What you need to do: For the data below, report how many lines contain the string "WROOM" and write nothing more.

***

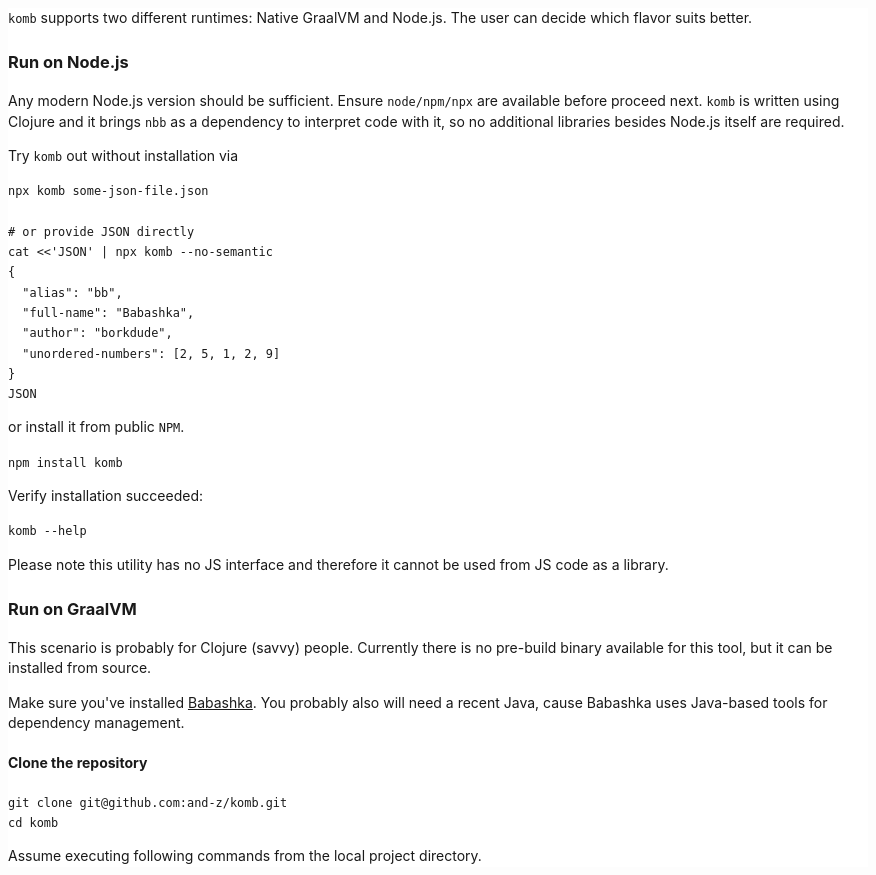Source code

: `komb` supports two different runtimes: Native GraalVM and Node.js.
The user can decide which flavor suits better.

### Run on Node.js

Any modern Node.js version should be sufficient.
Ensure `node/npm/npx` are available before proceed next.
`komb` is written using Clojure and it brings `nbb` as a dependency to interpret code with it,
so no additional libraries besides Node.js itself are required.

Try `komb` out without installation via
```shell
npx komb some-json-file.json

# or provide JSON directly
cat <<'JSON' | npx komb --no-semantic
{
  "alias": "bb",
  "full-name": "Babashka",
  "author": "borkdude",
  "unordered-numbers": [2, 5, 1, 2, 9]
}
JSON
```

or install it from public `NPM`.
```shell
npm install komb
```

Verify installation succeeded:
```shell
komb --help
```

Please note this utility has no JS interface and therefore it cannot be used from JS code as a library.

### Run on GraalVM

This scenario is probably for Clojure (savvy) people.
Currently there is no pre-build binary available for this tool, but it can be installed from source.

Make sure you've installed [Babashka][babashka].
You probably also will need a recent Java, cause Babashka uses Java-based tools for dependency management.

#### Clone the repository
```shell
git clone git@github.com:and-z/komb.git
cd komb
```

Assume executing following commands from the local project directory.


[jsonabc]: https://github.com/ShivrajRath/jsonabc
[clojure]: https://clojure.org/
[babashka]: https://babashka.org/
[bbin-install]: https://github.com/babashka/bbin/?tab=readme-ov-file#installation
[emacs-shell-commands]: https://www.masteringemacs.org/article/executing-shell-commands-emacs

***

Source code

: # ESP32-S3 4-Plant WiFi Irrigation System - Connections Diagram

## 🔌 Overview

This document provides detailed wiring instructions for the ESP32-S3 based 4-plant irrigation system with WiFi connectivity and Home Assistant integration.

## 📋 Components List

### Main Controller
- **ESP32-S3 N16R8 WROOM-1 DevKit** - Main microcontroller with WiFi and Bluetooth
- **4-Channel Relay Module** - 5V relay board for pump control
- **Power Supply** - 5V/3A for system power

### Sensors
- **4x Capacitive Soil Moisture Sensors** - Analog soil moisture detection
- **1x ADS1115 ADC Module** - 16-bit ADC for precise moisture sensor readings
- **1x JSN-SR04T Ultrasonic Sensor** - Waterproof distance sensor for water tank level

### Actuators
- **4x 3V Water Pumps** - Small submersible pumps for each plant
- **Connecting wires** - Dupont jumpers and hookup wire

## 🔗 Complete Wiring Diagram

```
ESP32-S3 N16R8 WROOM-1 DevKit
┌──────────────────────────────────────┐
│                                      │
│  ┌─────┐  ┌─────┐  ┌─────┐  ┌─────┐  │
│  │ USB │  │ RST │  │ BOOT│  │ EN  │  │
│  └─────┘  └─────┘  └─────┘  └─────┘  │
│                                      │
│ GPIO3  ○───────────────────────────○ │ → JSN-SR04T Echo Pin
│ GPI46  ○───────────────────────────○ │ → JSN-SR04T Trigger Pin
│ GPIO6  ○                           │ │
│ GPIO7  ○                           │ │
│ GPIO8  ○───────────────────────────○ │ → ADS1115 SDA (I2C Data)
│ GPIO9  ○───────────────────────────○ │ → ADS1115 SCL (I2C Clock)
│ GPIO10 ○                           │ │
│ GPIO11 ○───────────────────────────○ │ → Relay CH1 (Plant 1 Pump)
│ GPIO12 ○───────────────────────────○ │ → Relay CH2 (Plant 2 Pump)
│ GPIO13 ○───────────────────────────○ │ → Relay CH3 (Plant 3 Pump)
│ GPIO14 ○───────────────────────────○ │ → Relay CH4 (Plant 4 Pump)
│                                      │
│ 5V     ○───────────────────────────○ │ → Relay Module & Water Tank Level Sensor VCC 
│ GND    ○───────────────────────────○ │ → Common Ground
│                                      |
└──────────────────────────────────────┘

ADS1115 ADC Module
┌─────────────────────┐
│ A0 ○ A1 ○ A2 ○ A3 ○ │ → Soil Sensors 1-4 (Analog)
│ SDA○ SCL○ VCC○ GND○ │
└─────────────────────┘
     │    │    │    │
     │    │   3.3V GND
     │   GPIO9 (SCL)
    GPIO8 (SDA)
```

***

Written reply: 2